Python Forum

Full Version: Need help to correct my multiprocessing code
You're currently viewing a stripped down version of our content. View the full version with proper formatting.
Hi Experts,

I have a csv file containing more than 60,000 records in a ftp location.

I have written a Python script which searches the product from the above csv, translation the product data to different languages and then storing in db.

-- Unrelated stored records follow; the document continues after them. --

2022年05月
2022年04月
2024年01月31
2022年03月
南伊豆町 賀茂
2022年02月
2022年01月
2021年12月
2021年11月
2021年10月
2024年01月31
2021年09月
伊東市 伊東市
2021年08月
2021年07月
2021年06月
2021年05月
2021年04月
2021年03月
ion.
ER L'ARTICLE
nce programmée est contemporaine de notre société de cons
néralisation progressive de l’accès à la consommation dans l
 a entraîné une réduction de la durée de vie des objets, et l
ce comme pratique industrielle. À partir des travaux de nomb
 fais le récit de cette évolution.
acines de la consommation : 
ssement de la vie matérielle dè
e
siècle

I am trying to use multiprocessing to make faster the processing and for that I am splitting my csv dataframe into chunks but problem is multiprocessing generates only first chunks result, it is not giving me result of second chunks.

Below is my code-
import multiprocessing
def process_product_data(product_df, language_code):
    logger.info("Processing of product data is started...")
    translated_product_combind = []
    file_path = "../output/output_" + language_code + ".csv"
    num_processes = multiprocessing.cpu_count()
    # calculate the chunk size as an integer
    chunk_size = int(product_df.shape[0] / num_processes)
    print('process is',num_processes)
    print('chunks are',chunk_size)
    chunks = [product_df.ix[product_df.index[i:i + chunk_size]] for i in range(0, product_df.shape[0], chunk_size)]
    print('print shape is',product_df.shape[0])
    print("length chunks::",len(chunks))
    with Pool(num_processes) as p:
        logger.info("multiprocessing is started...")
        translated_product = p.map(fetch_product_details, [(chunks,language_code)])
    translated_product_combind.append(translated_product)
    logger.info("multiprocessing is done in {} seconds".format(time.time() - start_time))
    generate_csv(file_path,language_code, translated_product_combind)
    logger.info("Processing of product data is completed in {} seconds".format(time.time() - start_time))
    return translated_product_combind
def fetch_product_details(args):
    product_df, language_code=args
    translated_product_combind=[]
    for productdf1 in product_df:
        print('chunk working::::::')
        for product in productdf1.itertuples():
            if product!='Title':
                print('product is',product)
                print('language_code is',language_code)
                check_flg = False
                title = product.Title.replace('%', '')
                logger.info('Product Title is: {}'.format(title))
                desc = product.Description
                logger.info('Product Description is: {}'.format(desc))
                product_url = search_product(language_code, title)
                logger.info("Product Url is: {}".format(product_url))
                if product_url != 'Not Found':
                    translated_product, check_flg = translate_data_web(product_url)
                if (check_flg == False):
                    translated_product = translate_data(language_code, title, desc)
                else:
                    translated_product = translate_data(language_code, title, desc)
        translated_product_combind.append(translated_product)
    return translated_product_combind
Can anyone please see my code and let me know what I am doing wrong here?
PFA sample data for testing also.
When posting code, make sure you have a complete run-able snippet (without need for any modification).
The code you present cannot be run without modification.